An Edge over the Bulge: KXL and Keratoconus
A 15-year-old girl was referred to our institute after detection of poor vision and squint in her right eye. At the time of examination, her uncorrected visual acuity was 6/300 in the right eye and 6/15 in the left eye, and her best spectacle-corrected visual acuity was 6/300 right eye and 6/7.5 left eye. She had a divergent squint of 300. On slit-lamp examination of the eyes, upper palpebral conjunctiva revealed fine papillae in both the eyes. Right eye had gross clinical findings suggestive of Keratoconus such as Fleischer ring, Vogt striae, thinning and bulging of the central cornea.
The patient was diagnosed with advanced Keratoconus in right eye with outward squint and early Keratoconus in the left eye. Corneal Topography (corneal mapping) in both the eyes showed an area of increased steepening encompassing the central and the infero-temporal cornea. Rigid Gas Permeable (semi soft contact lenses) trial was advised for the right eye after which best corrected visual acuity of 6/15 was achieved. Collagen Cross Linking was performed in the left eye with the latest advanced 3 min protocol (KXL, Avedro, USA).

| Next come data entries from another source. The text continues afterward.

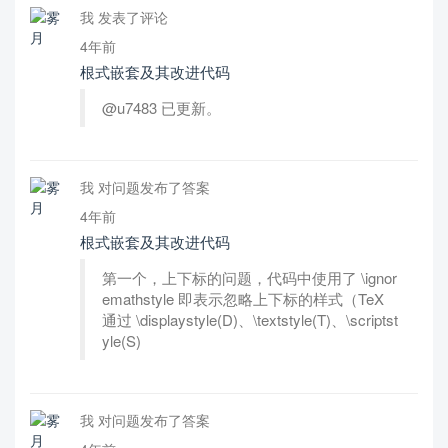
我 发表了评论
4年前
根式嵌套及其改进代码
@u7483 已更新。
我 对问题发布了答案
4年前
根式嵌套及其改进代码
第一个，上下标的问题，代码中使用了 \ignor
emathstyle 即表示忽略上下标的样式（TeX
通过 \displaystyle(D)、\textstyle(T)、\scriptst
yle(S)
我 对问题发布了答案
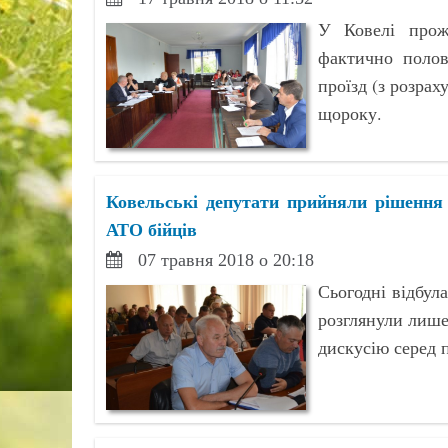
У Ковелі прожи
фактично полов
проїзд (з розрах
щороку.
Ковельські депутати прийняли рішення
АТО бійців
07 травня 2018 о 20:18
Сьогодні відбула
розглянули лише
дискусію серед 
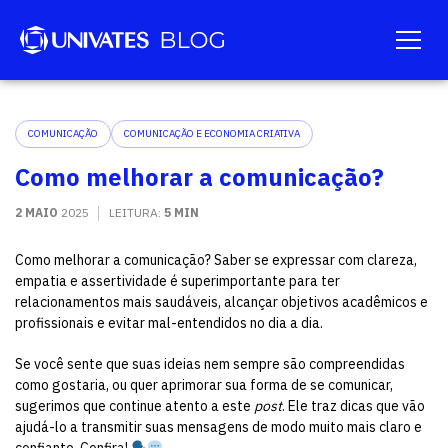
COMUNICAÇÃO
COMUNICAÇÃO E ECONOMIA CRIATIVA
Como melhorar a comunicação?
2 MAIO
2025
LEITURA:
5 MIN
Como melhorar a comunicação? Saber se expressar com clareza,
empatia e assertividade é superimportante para ter
relacionamentos mais saudáveis, alcançar objetivos acadêmicos e
profissionais e evitar mal-entendidos no dia a dia.
Se você sente que suas ideias nem sempre são compreendidas
como gostaria, ou quer aprimorar sua forma de se comunicar,
sugerimos que continue atento a este
post
. Ele traz dicas que vão
ajudá-lo a transmitir suas mensagens de modo muito mais claro e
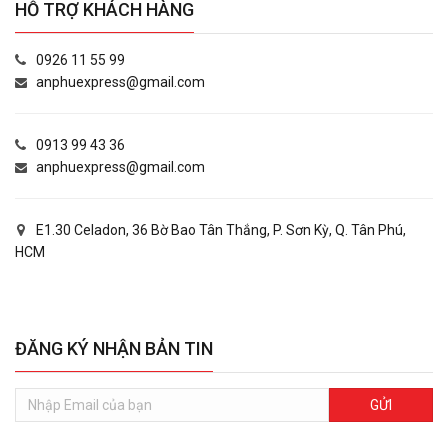
HỖ TRỢ KHÁCH HÀNG
0926 11 55 99
anphuexpress@gmail.com
0913 99 43 36
anphuexpress@gmail.com
E1.30 Celadon, 36 Bờ Bao Tân Thắng, P. Sơn Kỳ, Q. Tân Phú,
HCM
ĐĂNG KÝ NHẬN BẢN TIN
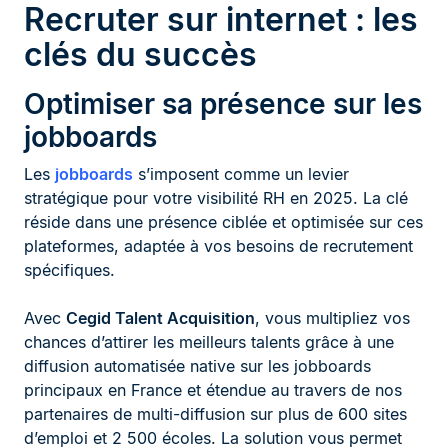
Recruter sur internet : les
clés du succès
Optimiser sa présence sur les
jobboards
Les
jobboards
s’imposent comme un levier
stratégique pour votre visibilité RH en 2025. La clé
réside dans une présence ciblée et optimisée sur ces
plateformes, adaptée à vos besoins de recrutement
spécifiques.
Avec
Cegid Talent Acquisition
, vous multipliez vos
chances d’attirer les meilleurs talents grâce à une
diffusion automatisée native sur les jobboards
principaux en France et étendue au travers de nos
partenaires de multi-diffusion sur plus de 600 sites
d’emploi et 2 500 écoles. La solution vous permet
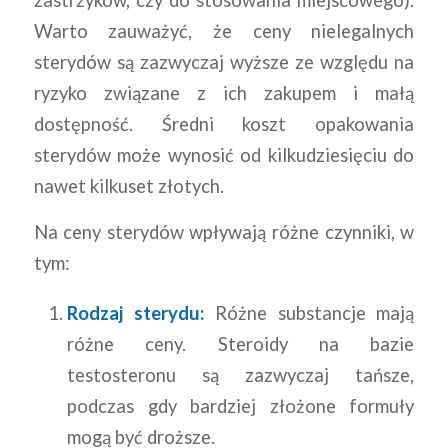
Warto zauważyć, że ceny nielegalnych
sterydów są zazwyczaj wyższe ze względu na
ryzyko związane z ich zakupem i małą
dostępność. Średni koszt opakowania
sterydów może wynosić od kilkudziesięciu do
nawet kilkuset złotych.
Na ceny sterydów wpływają różne czynniki, w
tym:
Rodzaj sterydu:
Różne substancje mają
różne ceny. Steroidy na bazie
testosteronu są zazwyczaj tańsze,
podczas gdy bardziej złożone formuły
mogą być droższe.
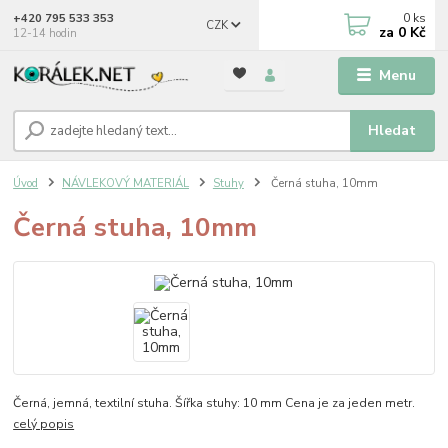
0
ks
+420 795 533 353
CZK
za
0 Kč
12-14 hodin
Menu
Hledat
Úvod
NÁVLEKOVÝ MATERIÁL
Stuhy
Černá stuha, 10mm
Černá stuha, 10mm
Černá, jemná, textilní stuha. Šířka stuhy: 10 mm Cena je za jeden metr.
celý popis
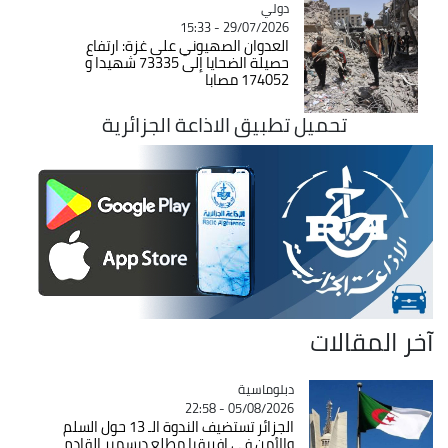
دولي
Catégorie
29/07/2026 - 15:33
العدوان الصهيوني على غزة: ارتفاع
حصيلة الضحايا إلى 73335 شهيدا و
174052 مصابا
تحميل تطبيق الاذاعة الجزائرية
آخر المقالات
Catégorie
دبلوماسية
05/08/2026 - 22:58
الجزائر تستضيف الندوة الـ 13 حول السلم
والأمن في إفريقيا مطلع ديسمبر القادم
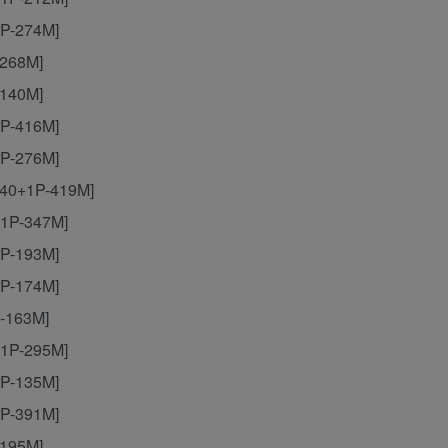
P-274M]
-268M]
-140M]
P-416M]
P-276M]
[40+1P-419M]
1P-347M]
P-193M]
P-174M]
-163M]
1P-295M]
P-135M]
P-391M]
-195M]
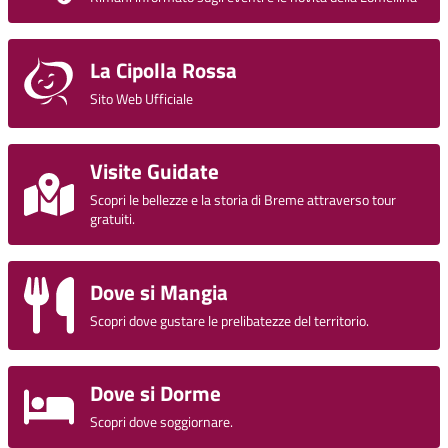
La Cipolla Rossa
Sito Web Ufficiale
Visite Guidate
Scopri le bellezze e la storia di Breme attraverso tour
gratuiti.
Dove si Mangia
Scopri dove gustare le prelibatezze del territorio.
Dove si Dorme
Scopri dove soggiornare.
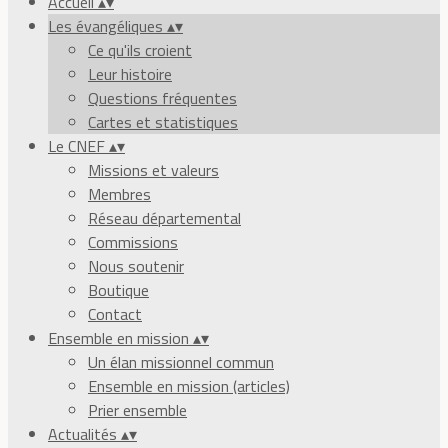
Accueil
▴
▾
Les évangéliques
▴
▾
Ce qu'ils croient
Leur histoire
Questions fréquentes
Cartes et statistiques
Le CNEF
▴
▾
Missions et valeurs
Membres
Réseau départemental
Commissions
Nous soutenir
Boutique
Contact
Ensemble en mission
▴
▾
Un élan missionnel commun
Ensemble en mission (articles)
Prier ensemble
Actualités
▴
▾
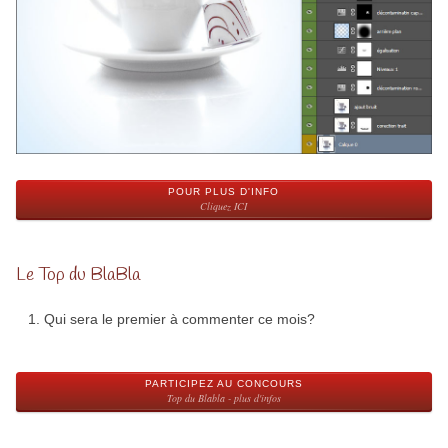
POUR PLUS D'INFO
Cliquez ICI
Le Top du BlaBla
Qui sera le premier à commenter ce mois?
PARTICIPEZ AU CONCOURS
Top du Blabla - plus d'infos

Conical Cornea In Keratoconus
KXL Procedure in Progress
Corneal Topography Reports for Right and Left Eye
Keratoconus is a corneal disease which causes weakness and thinning of cornea leading to a conical bulge and irregular shape of cornea resulting in loss of vision, Squint and Lazy eye.
Riboflavin 0.1% Ultraviolet A (UVA) collagen crosslinking by a new technique (KXL) now available at Advanced Eye Hospital, has reduced the one hour long procedure to a few minutes and made even thinner corneas suitable for cross linking.
Keratoconus is fairly common and awareness needs to be created for early diagnosis.